Today I want to chat a bit about birth order. Lots of people that read this blog are just now starting to embark on their adoption journey. Remember that? It was only a year ago for me. There are so many questions... How many? Which country? How old? What agency? Yikes. It's overwhelming making some of those decisions. Initially we just sort of felt our way around. We felt drawn to two older girls that we saw on someone's blog. When you see their faces and hear their stories it's so easy to try and find a way to give that child a home and that's what we wanted to do. Give two (almost) teenaged girls a home. And with the purest heart and best of intentions we set out to do that. We quickly discovered one million roadblocks. Besides many practical, logistical problems, once we were assigned a social worker she pointed out that that age was probably not a good fit for our family that already includes two little ones (3 and 6). We didn't care. She was adamant. That happens sometimes, and you have to find a way to agree and work together.
I want to tell you guys a little bit about what to expect in those first meetings with your social worker and some things to consider before you go in. Here is one rule of thumb: You do not break birth order. You adopt at least one year younger than your youngest. That's the rule. The main reason is that certain rights and treatments are given to children based on the order that they were born. Dethroning your oldest might upset the vibes in your house. And truly, this is the popular and accepted rule among authorities, some social workers being more stickler-ish than others about it.
But we all know that some rules are made to be broken. So let's explore that.
My problem with the rule is that older kids aren't being adopted. If you look on the waiting child list at your agency you will not find an infant or toddler on that list. There is a wait list a mile long for those kids (and I'm super glad for it). But my heart does bleed for the older ones. Meaning 4 and older. Our social worker strongly advised that we adopt a year younger than our youngest, which would put us in the 0-2 year old line. It's a very long line, and I was selfishly hoping to skip those years anyway (been there, done that, not a fan). So we've decided to stay younger than our oldest since he does value his place as oldest, but we're not limiting ourselves to staying younger than Abby. There is a possibility of artificially twinning Abby, as well (another no-no), but we'll explore that topic in another post.

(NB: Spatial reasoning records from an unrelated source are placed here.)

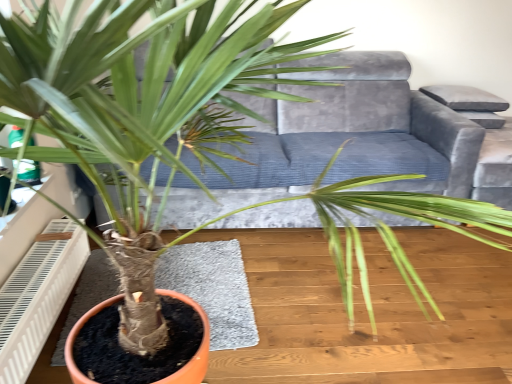
Question: Can you see velvet grey armchair at upper right touching velvet grey couch at center?

Choices:
 (A) no
 (B) yes

Answer: (A)

Question: Can you confirm if velvet grey armchair at upper right is thinner than velvet grey couch at center?

Choices:
 (A) yes
 (B) no

Answer: (A)

Question: Are velvet grey armchair at upper right and velvet grey couch at center far apart?

Choices:
 (A) no
 (B) yes

Answer: (A)

Question: Is velvet grey armchair at upper right shorter than velvet grey couch at center?

Choices:
 (A) yes
 (B) no

Answer: (A)

Question: Is velvet grey armchair at upper right looking in the opposite direction of velvet grey couch at center?

Choices:
 (A) no
 (B) yes

Answer: (A)

Question: Considering their positions, is white plastic air conditioner at lower left located in front of or behind velvet grey couch at center?

Choices:
 (A) front
 (B) behind

Answer: (A)

Question: Considering the positions of white plastic air conditioner at lower left and velvet grey couch at center in the image, is white plastic air conditioner at lower left bigger or smaller than velvet grey couch at center?

Choices:
 (A) small
 (B) big

Answer: (A)

Question: From their relative heights in the image, would you say white plastic air conditioner at lower left is taller or shorter than velvet grey couch at center?

Choices:
 (A) tall
 (B) short

Answer: (B)

Question: From the image's perspective, is white plastic air conditioner at lower left above or below velvet grey couch at center?

Choices:
 (A) above
 (B) below

Answer: (B)

Question: Does point (494, 188) appear closer or farther from the camera than point (31, 256)?

Choices:
 (A) closer
 (B) farther

Answer: (B)

Question: Is velvet grey armchair at upper right taller or shorter than white plastic air conditioner at lower left?

Choices:
 (A) tall
 (B) short

Answer: (A)

Question: Is velvet grey armchair at upper right in front of or behind white plastic air conditioner at lower left in the image?

Choices:
 (A) behind
 (B) front

Answer: (A)

Question: Looking at the image, does velvet grey armchair at upper right seem bigger or smaller compared to white plastic air conditioner at lower left?

Choices:
 (A) small
 (B) big

Answer: (B)

Question: In terms of width, does velvet grey armchair at upper right look wider or thinner when compared to velvet grey couch at center?

Choices:
 (A) wide
 (B) thin

Answer: (B)

Question: Is point (498, 140) closer or farther from the camera than point (314, 173)?

Choices:
 (A) farther
 (B) closer

Answer: (A)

I'm feeling ok about breaking the rule because of an argument that I heard from a leading adoption specialist and counselor, Arleta James, in her presentation on Adoption Learning Partners webinar, Brothers and Sisters in Adoption. She had lots of interesting things to say on the subject of breaking birth order, and ultimately said that she didn't think that it was much of a big deal. Birth order is more fluid these days as families blend through marriage as well, so it's something that lots of families are going through. Also, she pointed out that rights and responsibilities, rewards and consequences should be given out based on maturity and not age. Not to mention that adopted kids may have younger emotional ages than chronological ages, so that sort of skews things to. I agree with all her points, so I'm cool with it.
We felt strongly that we wanted to adopt a child that might otherwise have a hard time finding a family. That's not true for everyone at all. I think God calls us all to be open to different scenarios. But today I just wanted to throw a few thoughts into the mix in case breaking birth order is an obstacle for you in adopting the child that you feel is on your heart. Just something to think about as you're making some of those early decisions.
Now, I'm totally not a fan of debates. Not my thing. You guys all know where I stand for my family, and every family is so unique, so there's no judgement from me in a different choice. But in the interest of fully informing our friends at the beginning stages of what to expect, let's share a little today. Really really nicely, because we're totally a snuggly family here. But I want to know... are you breaking birth order with your adoption? And why did you decide that?